Title II also led to a temporary, but costly, spike in our pole attachment fee; it caused us to pause a program designed to educate users on the cost of exceeding their usage plans; and we had to set aside reserves in case a decision not to serve an area based on our concerns about excessive cost led to a complaint.
Title II’s most ardent fans are some of the biggest tech companies in the country, if not the world: Apple, Google, Facebook, Amazon, and Netflix. All of them have nothing to fear from Title II because they are exempt. So, the tech giants’ Title II fervor doesn’t merit serious consideration because it is so obviously rooted in naked self-interest in addition to being arrogantly dismissive of the financial harm to Shentel’s business and the quality of broadband infrastructure in rural America.
Thus, Shentel supports FCC Chairman Ajit Pai in his effort to restore Internet freedom by reversing the agency’s misguided adoption of heavy-handed Internet regulation that it applied exclusively to ISPs. The sooner lopsided Title II regulations are deep-sixed, the better off the whole broadband economy will be. Those who have based their support for Title II by relying on their self-created myths about Shentel’s business conduct will quickly be proven wrong.
Founded 115 years ago, Shentel is a rural provider focused today on delivering voice, video and broadband Internet over both cable and telephone plant in portions of Virginia, West Virginia, and western Maryland.
Shentel serves a lot of very small and remote communities such as Rural Retreat and Farmville, Virginia, with at most only a few thousand households, and also serves economically depressed areas such as McDowell County, W. Va., the second poorest county in the nation.
Shentel has about 51,000 cable broadband Internet subscribers. The notion that my company is a threat to the open Internet — justifying the manacles of Title II – is absurd. Shentel does not block, throttle or discriminate in our handing of Internet traffic. Our broadband Internet access service grants our customers the capability to freely access all lawful content, applications and services on the Internet, generate and transform content at their request, exchange packets with other Internet users and service providers, and run a variety of applications including but not limited to e-mail, web browsing, audio streaming, video streaming, and file sharing.

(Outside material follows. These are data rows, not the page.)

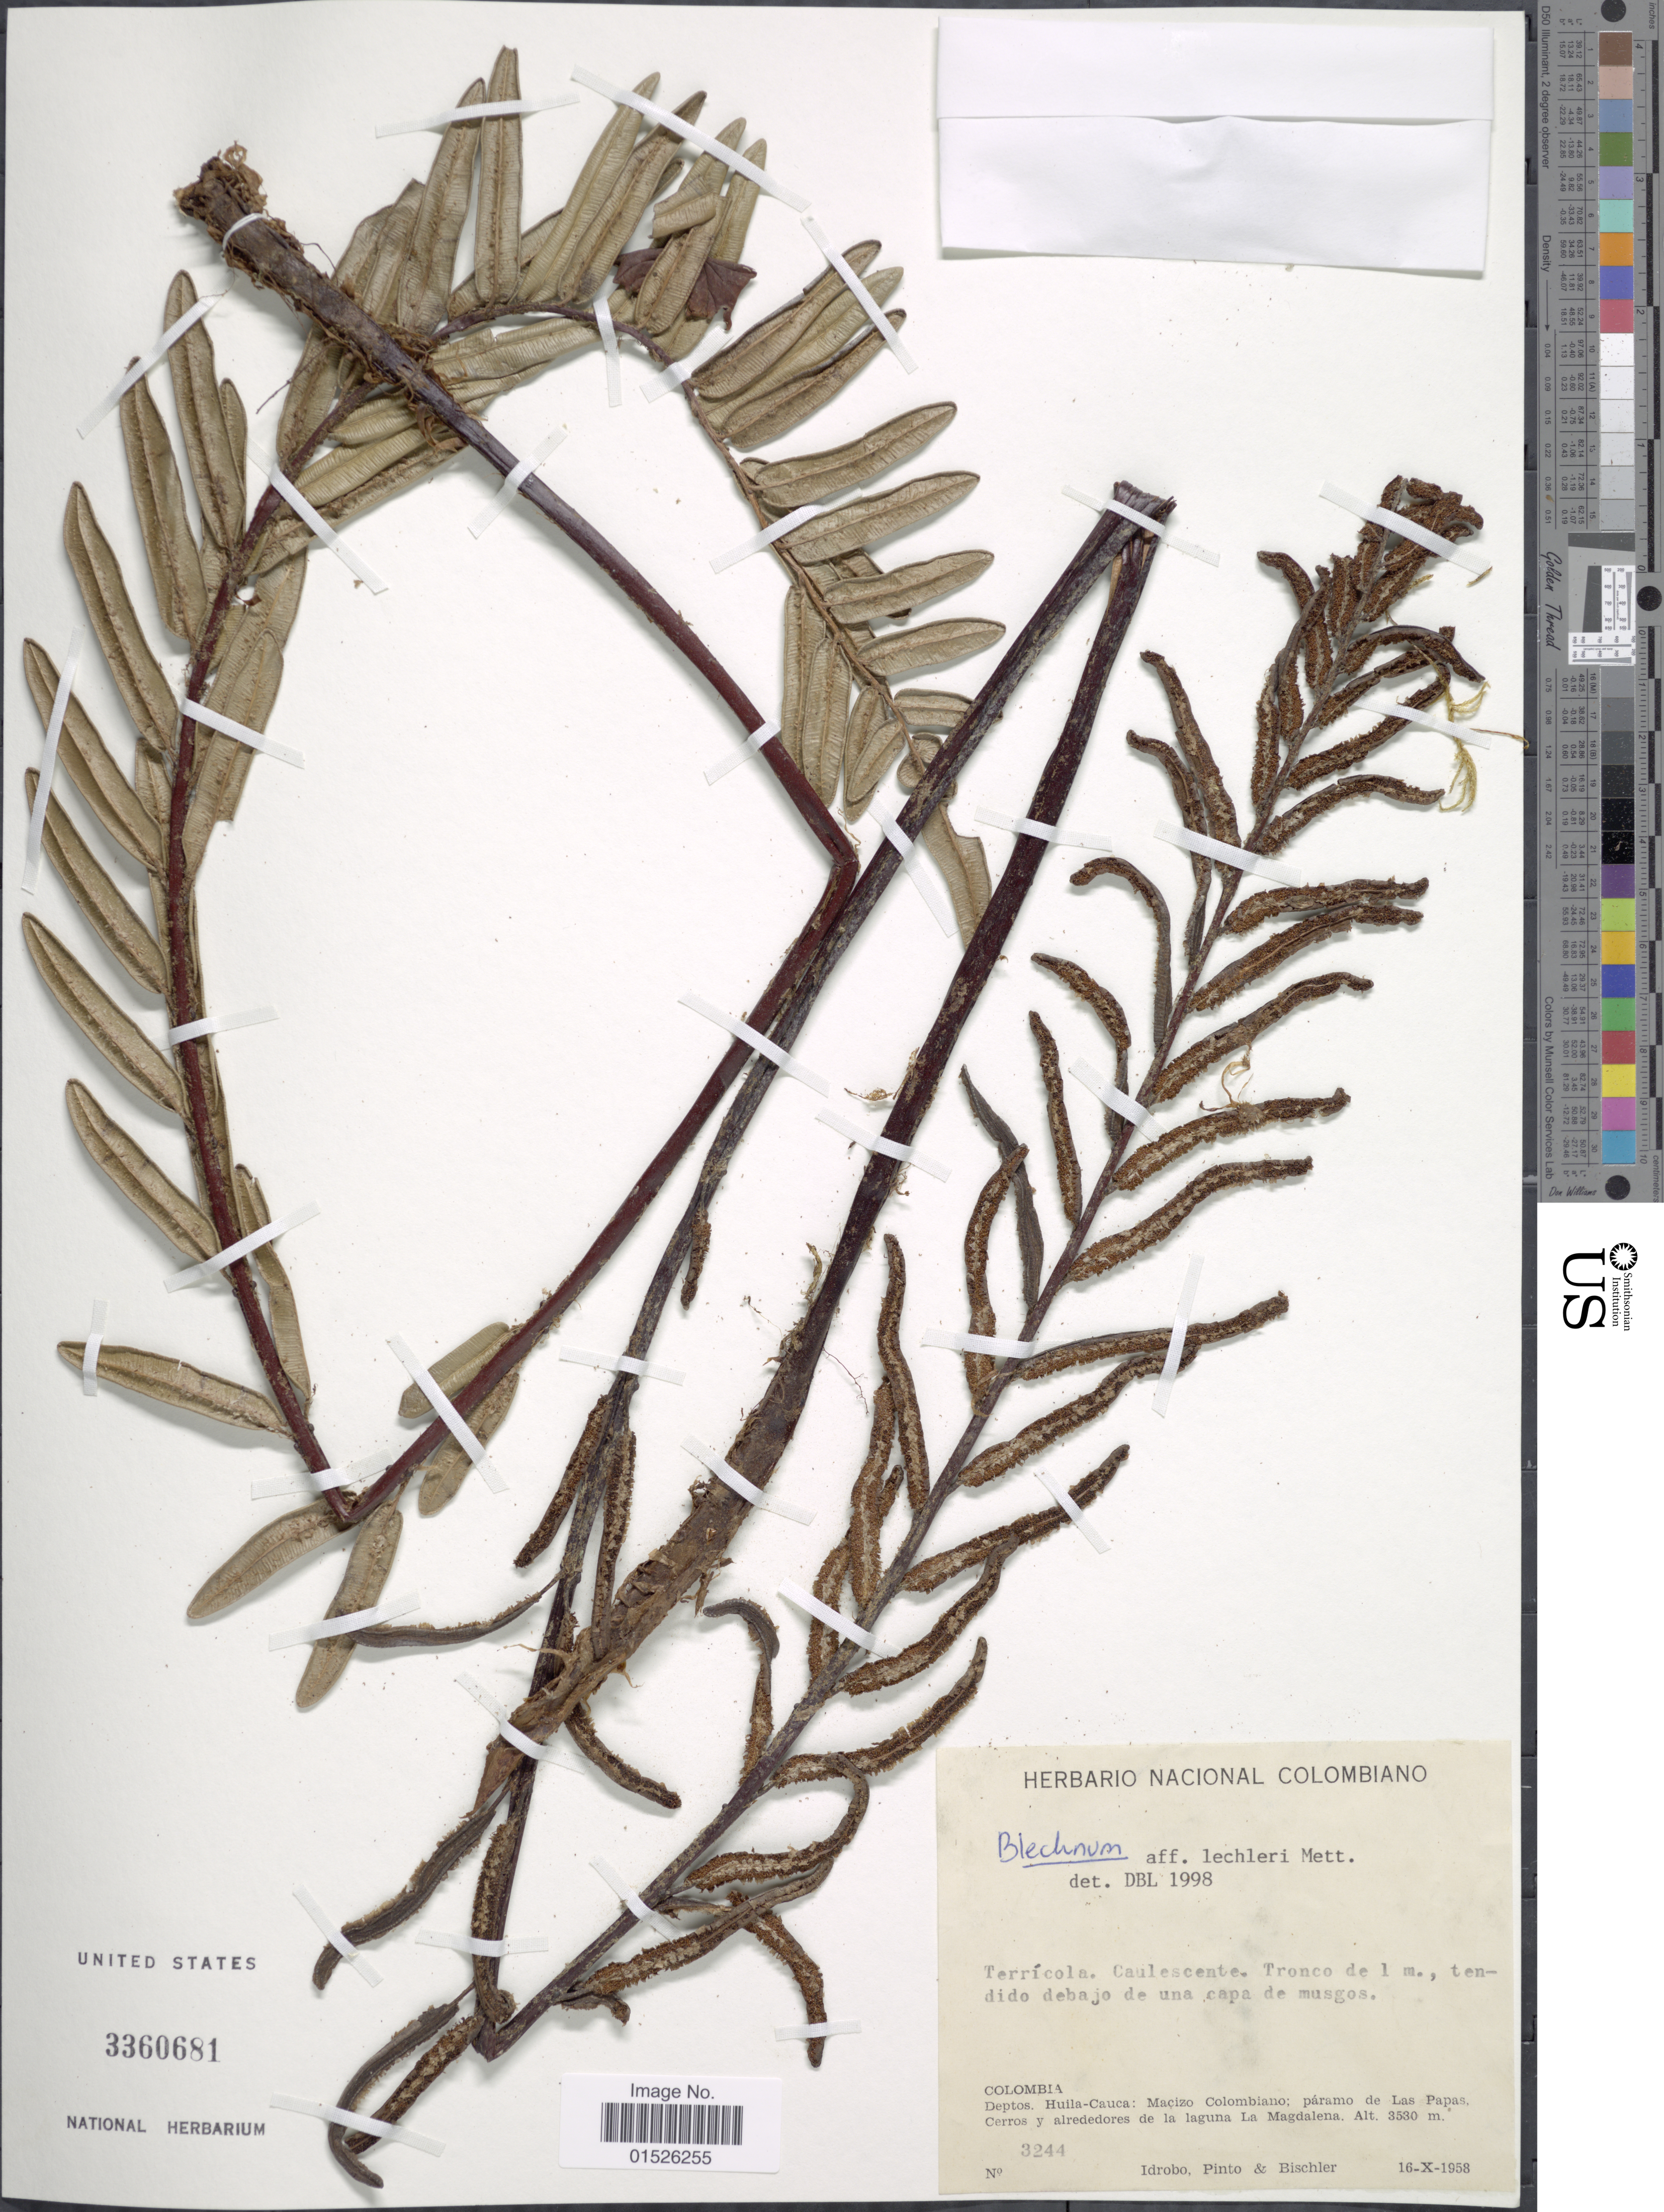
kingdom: Plantae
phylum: Tracheophyta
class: Polypodiopsida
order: Polypodiales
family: Blechnaceae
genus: Blechnum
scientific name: Blechnum lechleri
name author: Mett.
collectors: -- Idrobo, Pinto, -- & -. Bischler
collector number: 3244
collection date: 1958-10-16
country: Colombia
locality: Colombia, Deptos. Huila-Cauca: Macizo Colombiano: paramo de Las Papas, Cerros y alrededores de la laguna La Magdalena.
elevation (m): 3530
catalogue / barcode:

At Shentel, we appreciate that Chairman Pai understands our concerns. Removing the overhang of Title II regulatory uncertainty will remove the hesitation we have felt in moving ahead with offering consumers innovative new features and services and improving our existing service offerings. It will allow us to focus more fully on increasing broadband deployment in hard-to-serve rural areas and devote scarce resources on finding ways to incent broadband adoption by households lacking Internet access today, rather than spending our limited time and financial resources on backward-looking Title II compliance efforts.